Indianapolis Star sports columnist Gregg Doyel was quietly suspended recently after an uncomfortable run-in with new Indiana Fever superstar Caitlin Clark at her introductory press conference. Still, Colin Cowherd believes the punishment was a bridge too far. This is not because Doyel should not have been punished but because Cowherd believes Clark does not need protection from Indy Star management or anyone else in sports media.
In the latest episode of The Colin Cowherd Podcast, Cowherd explained how Clark is becoming the latest athlete that sports media goes out of its way to protect without reason.
“I would not have suspended Gregg Doyel, although I thought it was really weird,” Cowherd said of Doyel’s strange greeting and hand gesture to Clark last month. “Ask yourself this: if her name was Kevin Clark, would he have been suspended? Caitlin doesn’t need our protection. She is strong, tough, and defiant. I mean, watch her in games. She is tough.”
Doyel put up a heart-hand symbol that Clark is known to put up on the court to her family before asking the basketball sensation a question. He also told her, “Start doing (the sign) to me, and we’ll get along just fine.”
Fans who saw the viral clip almost universally agreed it was uncomfortable, but to Cowherd, it’s clear Clark handled it fine. And she seems more than able to handle a sports writer like Doyel, who was also banned from covering Fever games as part of his punishment.
“I think the media is well-meaning with Caitlin, but it is a very regular occurrence of protecting people who don’t need protecting,” Cowherd explained. “And the ultimate respect for women athletes is that Serena (Williams) is Roger Federer’s equal emotionally and in her sport.”
It’s all part of sports media’s adjustment to covering the WNBA more thoroughly, Cowherd said.
“The WNBA will arrive this year, and it will arrive because the discussions will be authentic and critical, not flowery and protective,” he added. “And I’m looking forward to it.”

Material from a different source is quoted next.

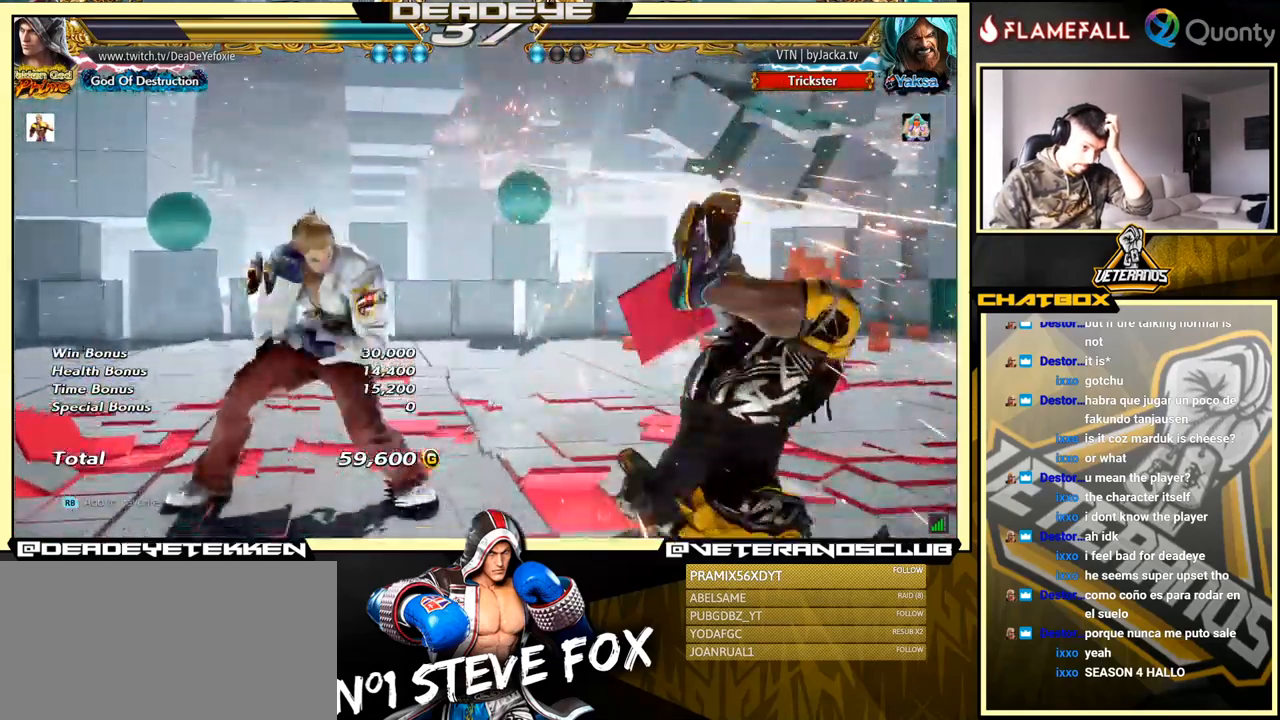
{"buttons": [], "left_stick": "center", "events": []}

A sports journalist getting banned from local team coverage is an extreme gesture. It’s worth asking how Doyel can do his job if he is boxed out of covering perhaps the biggest story in town by his own bosses. Would Doyel have been suspended if the clip had not gone viral?
These are all fair questions, as is Cowherd’s point about the recipient. Doyel is known in the industry as an oddball, and he acknowledged that in his apology to Clark and Indiana fans.
IndyStar bringing the hammer down is likely strongly connected to Clark’s fame and the high profile the incident took on, and may not truly be fair to Doyel in the big picture.